Designed to simplify the debt restructuring process, these reforms better serve eligible small businesses, their creditors and their employees. The new, streamlined process – a formal appointment – allows financially distressed businesses to retain control while they restructure their debts. During the restructuring period, unsecured creditors (and some secured creditors) can’t enforce claims.
These reforms will not only help more financially distressed small business survive, but will positively impact the economy. As turnaround and SBRP practitioners, we’re here to answer your questions and help you or your client develop a plan.
Now that the new framework is in play, here’s a quick recap of the main details.
Eligibility for the small business restructuring process
To access the new small business restructuring process, a company must:
- Be an incorporated company (Pty Ltd) under the Corporations Act
- Have total liabilities of $1 million or less on the day the company enters the process, excluding employee entitlements
- Resolve that they are insolvent or likely to become insolvent (see our insolvency checklist) and decide to appoint a small business restructuring practitioner (SBRP)
- Appoint a small business restructuring practitioner to oversee the restructuring process
Declaring intention to access the restructuring process
After announcing the decision to access restructuring, a business must declare its intention to access the process on the published notices website and notify ASIC within five days of the declaration.
By declaring their intention to access restructuring, businesses are given temporary insolvency relief (until March 31 2021) while they search for a small business restructuring practitioner. This takes into account that it may take some time to select one.
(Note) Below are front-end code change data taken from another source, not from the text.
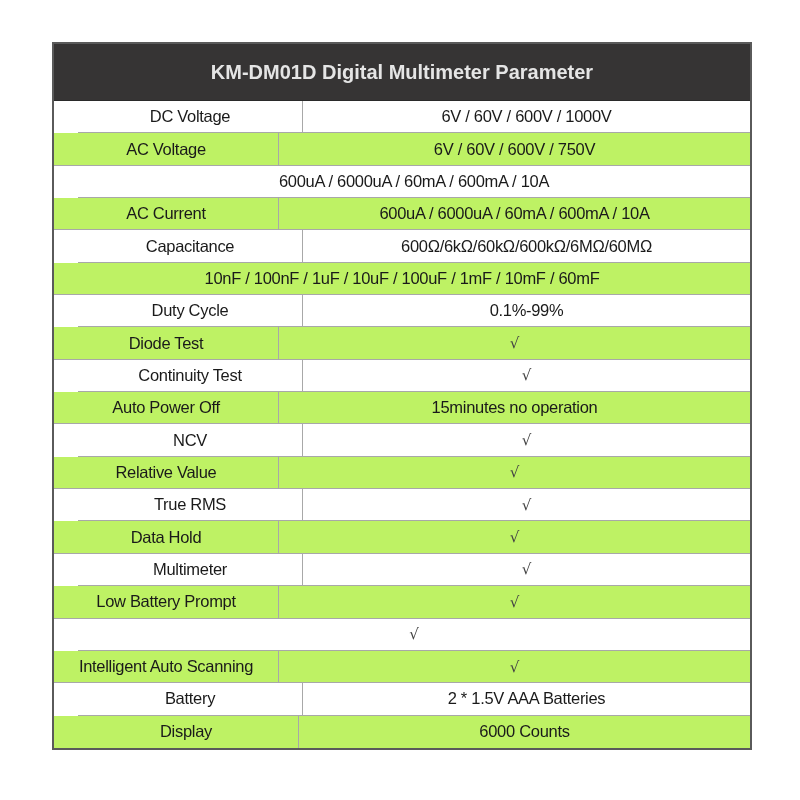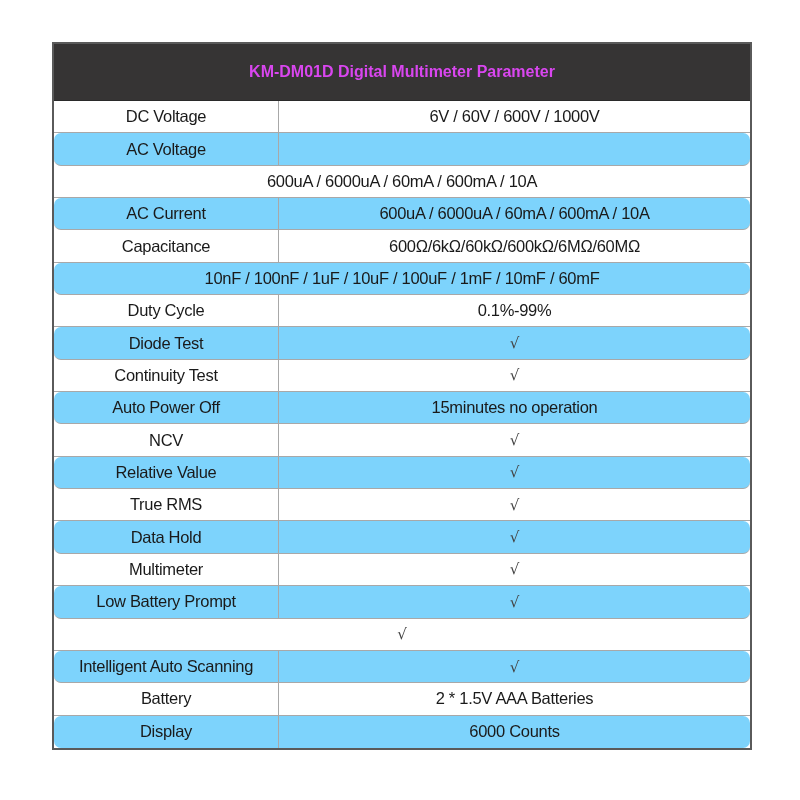"KM-DM01D Digital Multimeter Parameter" .header { color: #d946ef -> #e5e5e5; font-size: 16px -> 20px }
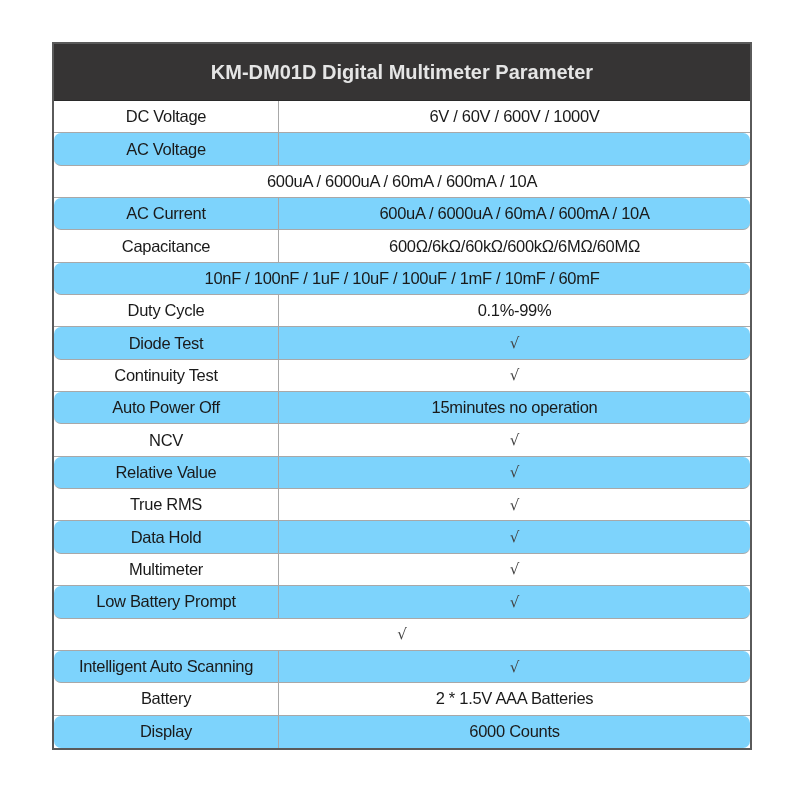"DC Voltage" .row.odd { margin-left: none -> 24px }
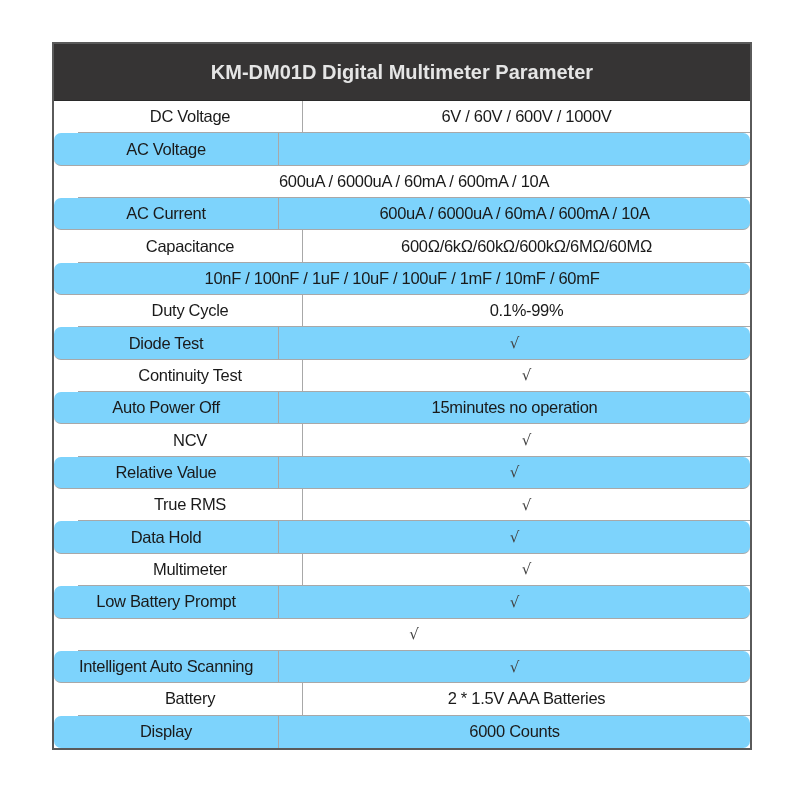"AC Voltage" .row.even { background: #7dd3fc -> #bef264; border-radius: 7px -> none }
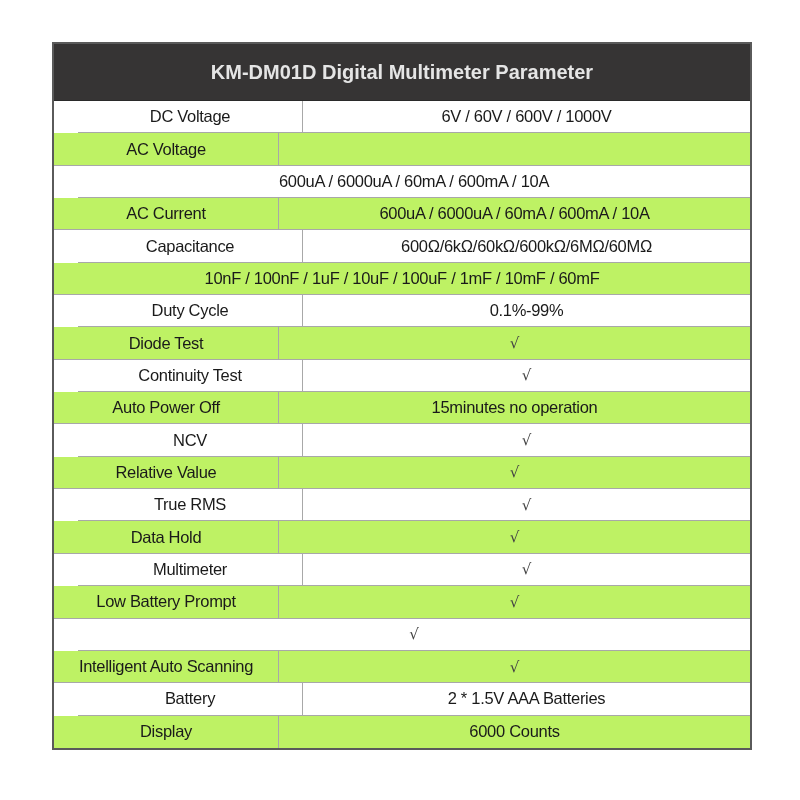"6V / 60V / 600V / 750V" div.cell-value { html: none -> <div>6V / 60V / 600V / 750V</div> }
Appointment of a qualified small business restructuring practitioner
A list of registered SBRP practitioners, including us, can be found on the ASIC website.
Once a qualified SBRP had been appointed, their first job is to assess your situation and determine whether your company is eligible to access the process.
Drafting and serving of the small business restructuring plan
If eligible, a business and their practitioner have 20 days from the appointment to prepare a small business restructuring plan in the approved form. This period can be extended by up to 10 days, where the circumstances of the extension are reasonable.
The plan must:
- Identify the property that is being dealt with and how it will be dealt with
- Provide remuneration for the SBRP appointment
- State the date on which it was executed
Once the plan is finalised, you have five days to notify ASIC. Your practitioner must also prepare a restructuring statement to be submitted alongside. This includes a schedule setting out the company’s creditors and the amount they are owed by the company.
The practitioner must serve the plan and relevant papers to affected creditors. All employee entitlements must be paid and all tax reporting obligations up to date before this can happen.
Acceptance or rejection of the plan
Once your creditors have received the plan, they have 15 days to vote on it via a written statement.
- If disputed: A creditor must provide specifics of the dispute. Your practitioner then has five days to resolve it.
- If the majority in value of creditors accept it (over 50% of voters): The plan is approved, binding all unsecured creditors. It will then be administered as you continue to trade as normal. At this point, you’re no longer protected from liability for insolvent trading.
- If rejected: Your company may be placed into voluntary administration or the new simplified liquidation process which is faster and lower-cost.